The nurse turned to them and said....."Oh sure, he looks happy now,... but watch what happens when I pull the thermometer out of his arse!"
 
Do we have any vaseline?

A man escapes from prison where he has been for 15 years. He breaks into a house to look for money and guns and finds a young couple in bed.

He orders the guy out of bed and ties him to a chair, while tying the girl to the bed he gets on top of her, kisses her neck, then gets up and goes into the bathroom.

While he's in there, the husband tells his wife:
"Listen, this guy's an escaped convict, look at his clothes!
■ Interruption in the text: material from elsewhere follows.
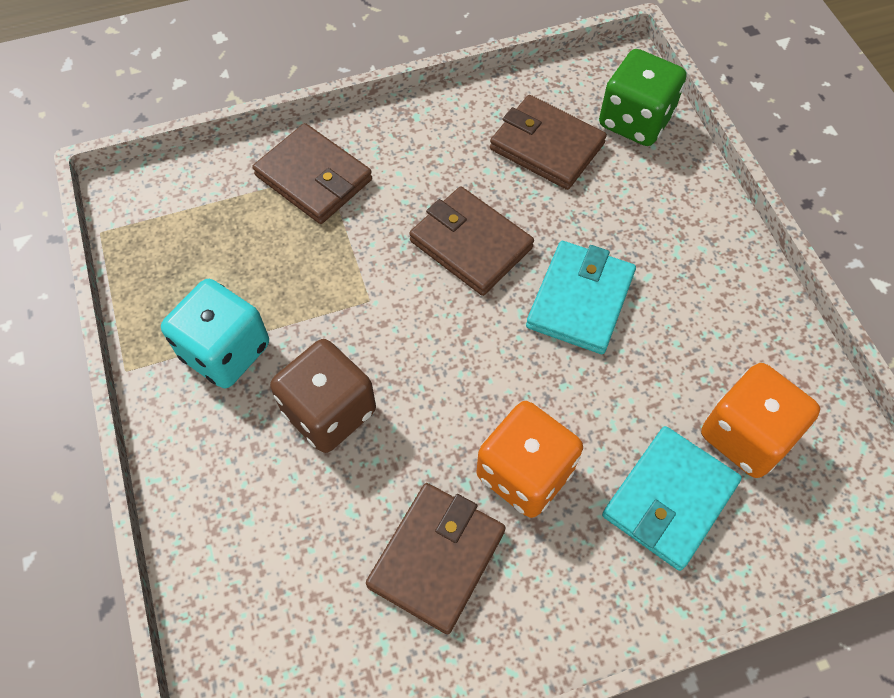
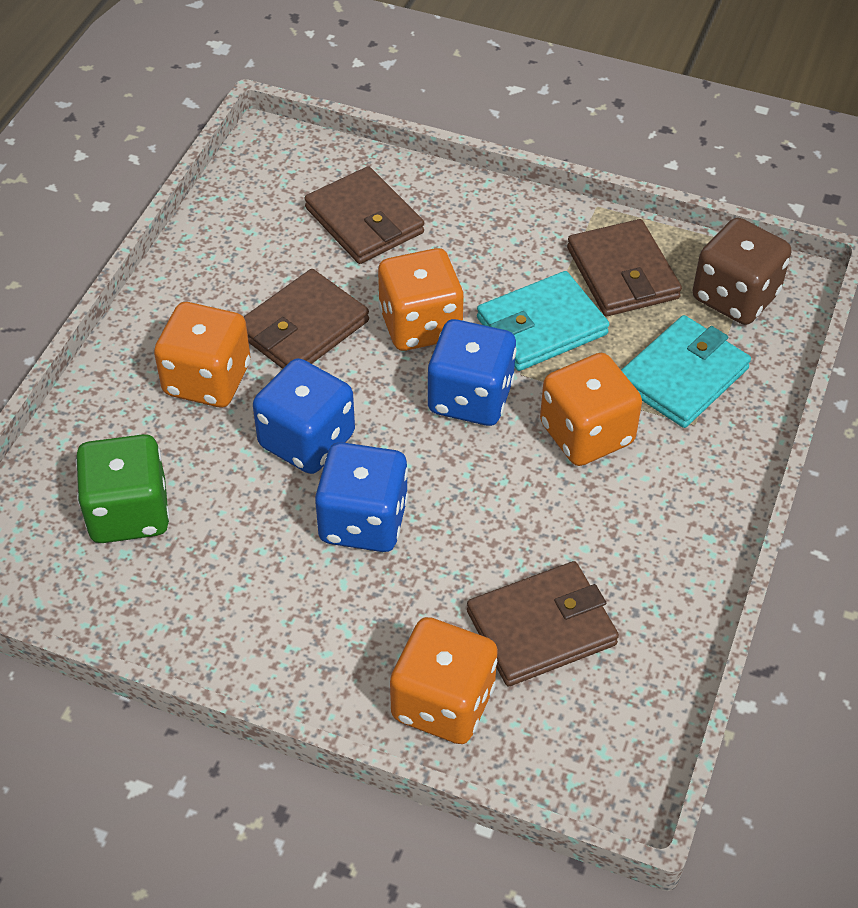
blue dice: 0 -> 3
orange dice: 2 -> 4
turquoise dice: 1 -> 0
He probably spent lots of time in jail and hasn't seen a woman in years. I saw how he kissed your neck." If he wants sex, don't resist, don't complain, do whatever he tells you. Satisfy him no matter how much he nauseates you. This guy is probably very dangerous. If he gets angry, he'll kill us. Be strong, honey. I love you."

To which his wife responds: "He wasn't kissing my neck. He was whispering in my ear. He told me he was gay, thought you were cute, and asked me if we had any vaseline. I told him it was in the bathroom. Be strong honey. I love you too!!"